In our study, the approach of Legras et al. (Reference Legras, Loiseau, Gaertner, Poggiale, Ienco, Mazouni and Mérigot2019) was slightly modified. Although the construction of co-occurrence networks and identification of co-occurrence modules followed Legras et al. (Reference Legras, Loiseau, Gaertner, Poggiale, Ienco, Mazouni and Mérigot2019), the construction of functional networks and identification of functional modules (=functional groups) was carried out using the best partitioning of the functional trait space and followed Rubio and Swenson (Reference Rubio and Swenson2022).
A functional matrix (flea species × traits with traits in columns) was compiled for all 1362 fleas in the dataset. Two presence/absence co-occurrence matrices for compound communities (either realm-specific or regional) and 1 presence/absence co-occurrence matrix for either component communities or infracommunities were constructed (see scheme in Supplementary Material, Appendix 2). For each compound community at the scale of a biogeographic realm (i.e. within a realm), these matrices were (a) a spatial co-occurrence matrix: flea species × regions (regions in columns) and (b) a host co-occurrence matrix: flea species × host species (host species in columns). For each compound community at the regional scale (i.e. within a region), these matrices were (a) a spatial co-occurrence matrix: flea species × sampling sites (sites in columns) and (b) a host co-occurrence matrix: flea species × host species (host species in columns). For each set of component communities (i.e. within a host species within a region across sampling sites), a spatial co-occurrence matrix was flea species × sampling sites (sites in columns). For each set of infracommunities (e.g. within a host species at the same sampling site across host individuals), a host co-occurrence matrix was flea species × host individuals. Although Legras et al. (Reference Legras, Loiseau, Gaertner, Poggiale, Ienco, Mazouni and Mérigot2019) recommended constructing the co-occurrence matrices using species abundances, presence/absence data appeared to be more reliable than abundance data for parasites (Gotelli and Rohde, Reference Gotelli and Rohde2002). This is because (a) parasites are aggregated across host individuals, being the most abundant only in a few host individuals, whereas the majority of host individuals harbour only a few or no parasites (Anderson and May, Reference Anderson and May1978); (c) ectoparasite counts are an unreliable measure of their abundance (see Krasnov et al. Reference Krasnov, Shenbrot, Khokhlova, Hawlena and Degen2006b), and (b) comparison of the results of analyses using abundance vs presence/absence data in studies of parasite community ecology, demonstrated similar performances of these analyses (Haukisalmi and Henttonen, Reference Haukisalmi and Henttonen1993; Krasnov et al. Reference Krasnov, Spickett, Junker, Bugmyrin, Ieshko, Bespyatova, Stanko, Khokhlova and Matthee2021; but see Brian and Aldridge, Reference Brian and Aldridge2021).
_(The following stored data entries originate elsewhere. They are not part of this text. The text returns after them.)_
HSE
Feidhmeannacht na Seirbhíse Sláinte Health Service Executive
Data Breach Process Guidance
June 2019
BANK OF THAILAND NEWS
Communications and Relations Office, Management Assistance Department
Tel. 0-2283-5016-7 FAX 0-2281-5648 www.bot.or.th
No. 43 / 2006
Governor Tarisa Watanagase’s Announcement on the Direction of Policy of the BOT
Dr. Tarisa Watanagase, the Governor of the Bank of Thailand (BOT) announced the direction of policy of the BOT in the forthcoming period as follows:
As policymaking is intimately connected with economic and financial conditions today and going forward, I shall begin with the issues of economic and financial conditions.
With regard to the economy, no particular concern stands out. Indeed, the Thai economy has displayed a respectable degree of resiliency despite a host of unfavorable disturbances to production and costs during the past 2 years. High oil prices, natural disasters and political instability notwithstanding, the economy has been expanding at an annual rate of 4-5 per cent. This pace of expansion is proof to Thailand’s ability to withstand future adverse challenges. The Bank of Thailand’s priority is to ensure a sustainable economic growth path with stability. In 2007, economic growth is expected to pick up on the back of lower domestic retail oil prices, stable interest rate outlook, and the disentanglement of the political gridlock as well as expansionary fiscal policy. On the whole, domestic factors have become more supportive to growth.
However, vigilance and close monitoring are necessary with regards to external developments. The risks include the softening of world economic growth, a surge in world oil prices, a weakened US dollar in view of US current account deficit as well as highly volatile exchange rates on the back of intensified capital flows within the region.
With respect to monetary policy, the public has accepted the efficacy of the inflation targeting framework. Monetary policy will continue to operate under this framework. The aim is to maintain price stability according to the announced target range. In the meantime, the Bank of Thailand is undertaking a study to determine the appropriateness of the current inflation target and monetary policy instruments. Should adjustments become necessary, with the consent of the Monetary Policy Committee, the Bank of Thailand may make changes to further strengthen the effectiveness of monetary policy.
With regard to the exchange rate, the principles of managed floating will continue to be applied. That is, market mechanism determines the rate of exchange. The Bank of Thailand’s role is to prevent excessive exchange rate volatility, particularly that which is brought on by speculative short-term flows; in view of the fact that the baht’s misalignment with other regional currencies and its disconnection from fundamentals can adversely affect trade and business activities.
Then, a similarity matrix was calculated for each above-mentioned matrix, that is, a matrix of trait (=functional) similarity between species from a functional matrix and a matrix(ces) of co-occurrence similarity from co-occurrence matrix(ces). Functional similarity was calculated as (1-Gower distance index) for each species pair, using the ‘FD’ package (Laliberté, and Legendre, Reference Laliberté and Legendre2010; Laliberté et al. Reference Laliberté, Legendre and Shipley2014), implemented in the R statistical environment (R Core Team, 2023). Co-occurrence similarity was calculated as (1-binary version of the Bray–Curtis dissimilarity index), using the R package ‘vegan’ (Oksanen et al. Reference Oksanen J, Simpson, Blanchet, Kindt, Legendre, Minchin, O'Hara, Solymos, Stevens, Szoecs, Wagner, Barbour, Bedward, Bolker, Borcard, Carvalho, Chirico, De Caceres, Durand, Evangelista, FitzJohn, Friendly, Furneaux, Hannigan, Hill, Lahti, McGlinn, Ouelette, Ribeiro Cunha, Smith, Stier, Ter Braak and Weedon2022). The values of these similarity matrices were then used as weights of the edges between species (nodes) in the functional or co-occurrence networks.
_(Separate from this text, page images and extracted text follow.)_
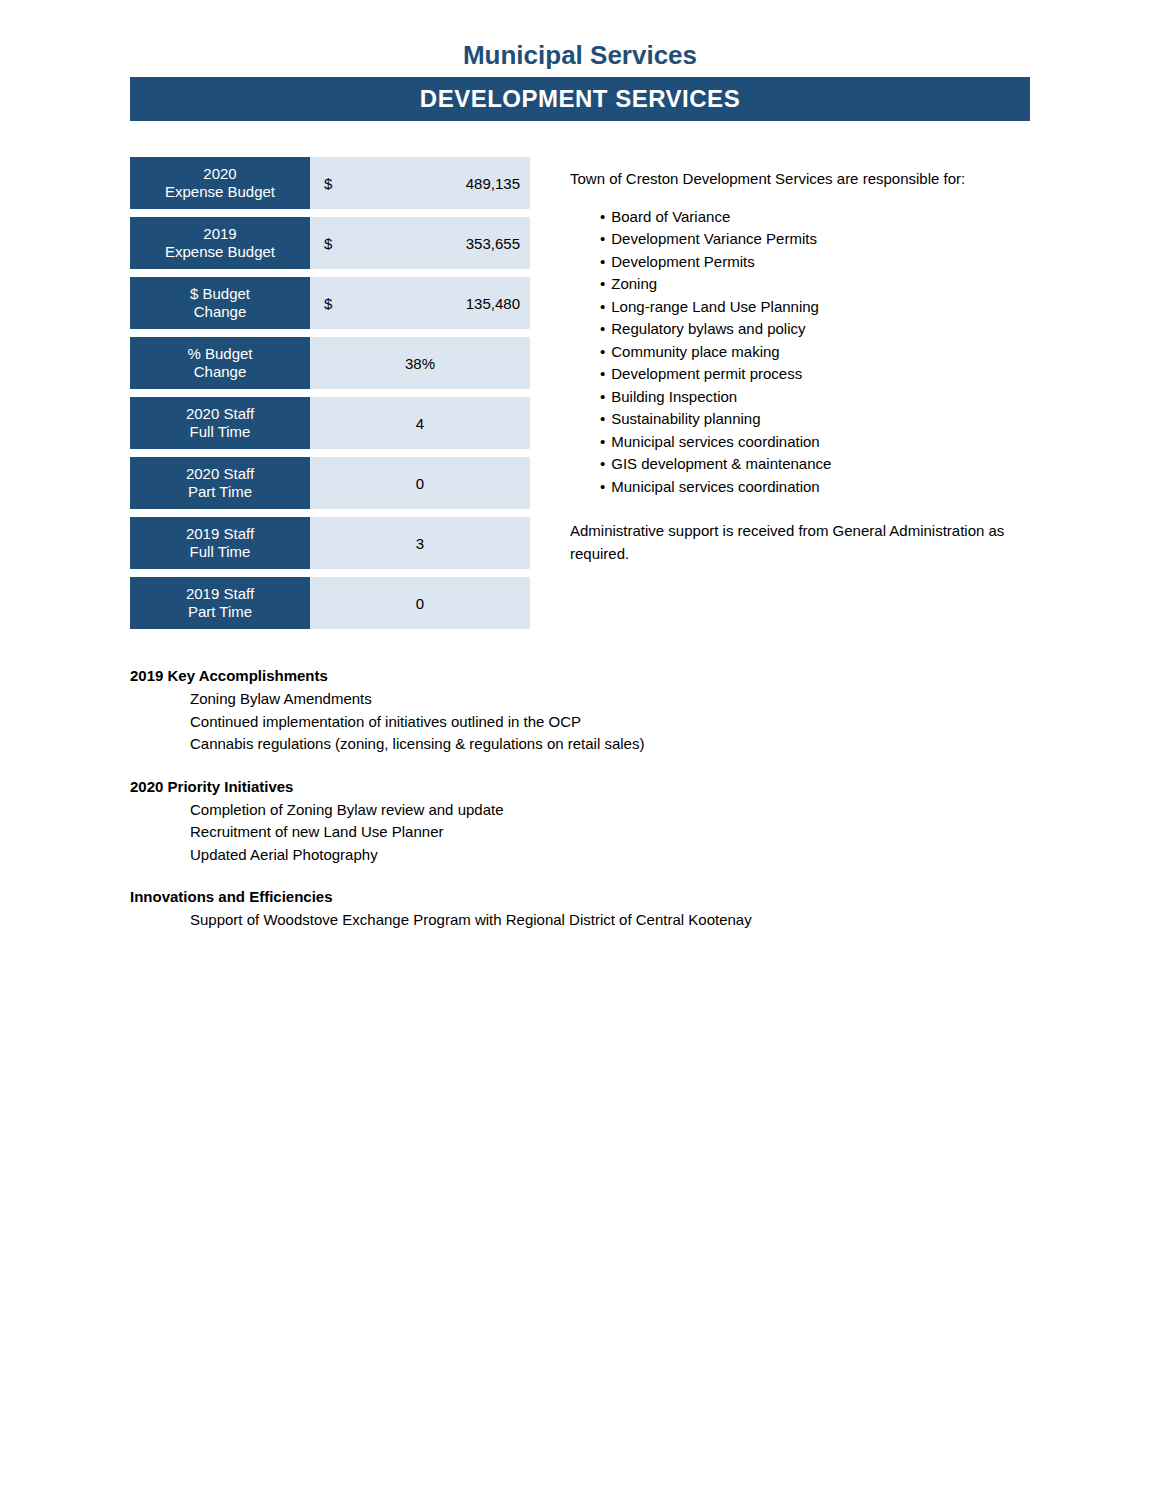Municipal Services
DEVELOPMENT SERVICES
| 2020 Expense Budget | $ 489,135 |
| 2019 Expense Budget | $ 353,655 |
| $ Budget Change | $ 135,480 |
| % Budget Change | 38% |
| 2020 Staff Full Time | 4 |
| 2020 Staff Part Time | 0 |
| 2019 Staff Full Time | 3 |
| 2019 Staff Part Time | 0 |
Town of Creston Development Services are responsible for:
Board of Variance
Development Variance Permits
Development Permits
Zoning
Long-range Land Use Planning
Regulatory bylaws and policy
Community place making
Development permit process
Building Inspection
Sustainability planning
Municipal services coordination
GIS development & maintenance
Municipal services coordination
Administrative support is received from General Administration as required.
2019 Key Accomplishments
Zoning Bylaw Amendments
Continued implementation of initiatives outlined in the OCP
Cannabis regulations (zoning, licensing & regulations on retail sales)
2020 Priority Initiatives
Completion of Zoning Bylaw review and update
Recruitment of new Land Use Planner
Updated Aerial Photography
Innovations and Efficiencies
Support of Woodstove Exchange Program with Regional District of Central Kootenay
For a functional or a co-occurrence network, modules were identified. Modules are distinct subsets of species that are mainly connected with each other, while they have far fewer connections to other species belonging to other modules (Girvan and Newman, Reference Girvan and Newman2002). For functional network, modules were considered to be equivalent to functional groups and identified from the functional similarity matrix using the ‘Nbclust’ function (with options distance = ‘euclidean’ and method = ‘ward.D’) in the R package ‘Nbclust’ (Charrad et al. Reference Charrad, Ghazzali, Boiteau and Niknafs2014). This function calculates the best partitioning of the functional trait space into functional groups (=modules) comparing results when using 30 different indices. For co-occurrence networks, identification of modules was done via the Louvain optimization algorithm, which is recognized as one of the best algorithms for module detection (see Legras et al. Reference Legras, Loiseau, Gaertner, Poggiale, Ienco, Mazouni and Mérigot2019), using the R package ‘modMax’ (Schelling and Hui, Reference Schelling and Hui2015).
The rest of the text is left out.